The Kemmyrk newsletter dropped through my door this week.
Kemmyrk (Manx Gaelic for 'Shelter') is the island's homelessness charity (in theory), and I was on the steering committee that set it up last year. In fact, I even named it.
But I doubt Kemmyrk could get accepted as a bona fide charity anywhere except the Isle of Man, because the hands of government and faith groups who now benefit are too obvious.
I got involved from the first public meeting - partly because I have a 20 year record of campaigning against Manx homelessness, partly by being the only person in the hall without a vested interest to volunteer, but mostly to ensure the parties planning to steer the venture could not just rubberstamp what had been previously agreed in private.
At least that one was a genuine 'public meeting', packed with ordinary people wanting to get something done. However, after another two months trapped in a room with rabid evangelicals I had great empathy with Alan Johnston.
At the second public meeting launching the charity the rot was setting in, with a last minute venue switch from a government building to the island’s biggest Baptist church. This meant evangelicals, not the general public, attended and duly elected their stooges to run the charity.

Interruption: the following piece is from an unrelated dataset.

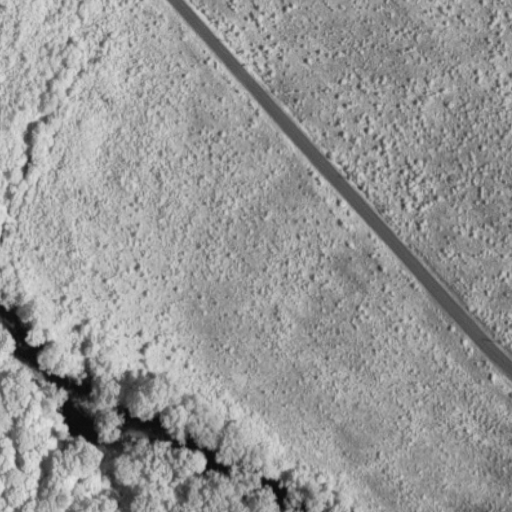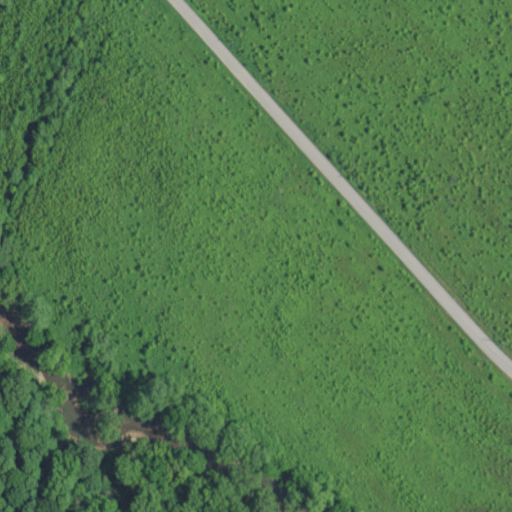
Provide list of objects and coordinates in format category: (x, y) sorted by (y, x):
road: (341, 185)
river: (148, 425)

I left so depressed that I quipped in the next print column of Clinging To A Rock that perhaps now we needed a charity to protect the homeless from being exploited and humiliated by the Manx homelessness charity.
I still hung on in there, most importantly to ensure Kemmyrk and the government set up a database to which all relevant agencies supplied information via a questionnaire, which would gradually establish the real nature and forms of Manx homelessness, and demolish the folk myths peddled by faith groups trying to beg donations for non-existent 'community work'.
I was partly successful. The questionnaire model used was supplied by Shelter, and was detailed enough to reveal factors in homelessness like racism, sexism or homophobia, as well as government ineptitude or inter-departmental lack of communication. Then the 'invisible hands' whittled it down to a 10 question form, thus removing all evidence of their own role in perpetuating such problems.
The newsletter is worrying. It uses photos obviously lifted from US evangelical material,which suggest to me those involved favour the US model - run down public sector services and hand them over to churches as pay-off for the 'faith vote'.
It also mentions residents being 'invited' to join a community liason group for Kingswood House, the government building leased to Kemmyrk as a night shelter. Actually local residents and politicians demanded the committee to prevent repetition of the situation with David Gray House - the Salvation Army bail hostel - which Braddan Commissioners (local council) were astonished to find is being relocated to their area after the Department of Home Affairs pushed through planning permission without even consulting them.
Significantly, two David Gray House officials are now the chairman and secretary of Kemmyrk - though to be fair I proposed the secretary myself as at least he had the decency to turn up to some steering committee meetings and prove his worth! Also, to be fair to the local faith community, I know there are Christians involved in pushing for homelessness action as frustrated as me.
Still, there will be many Manx people in housing dificulty this winter, and neither government nor their puppet charity are likely to tackle the root causes - which, to me, centre on faith based bigotry and government 's lack of interest in doing their duty to any Manx citizen with a less than six figure income.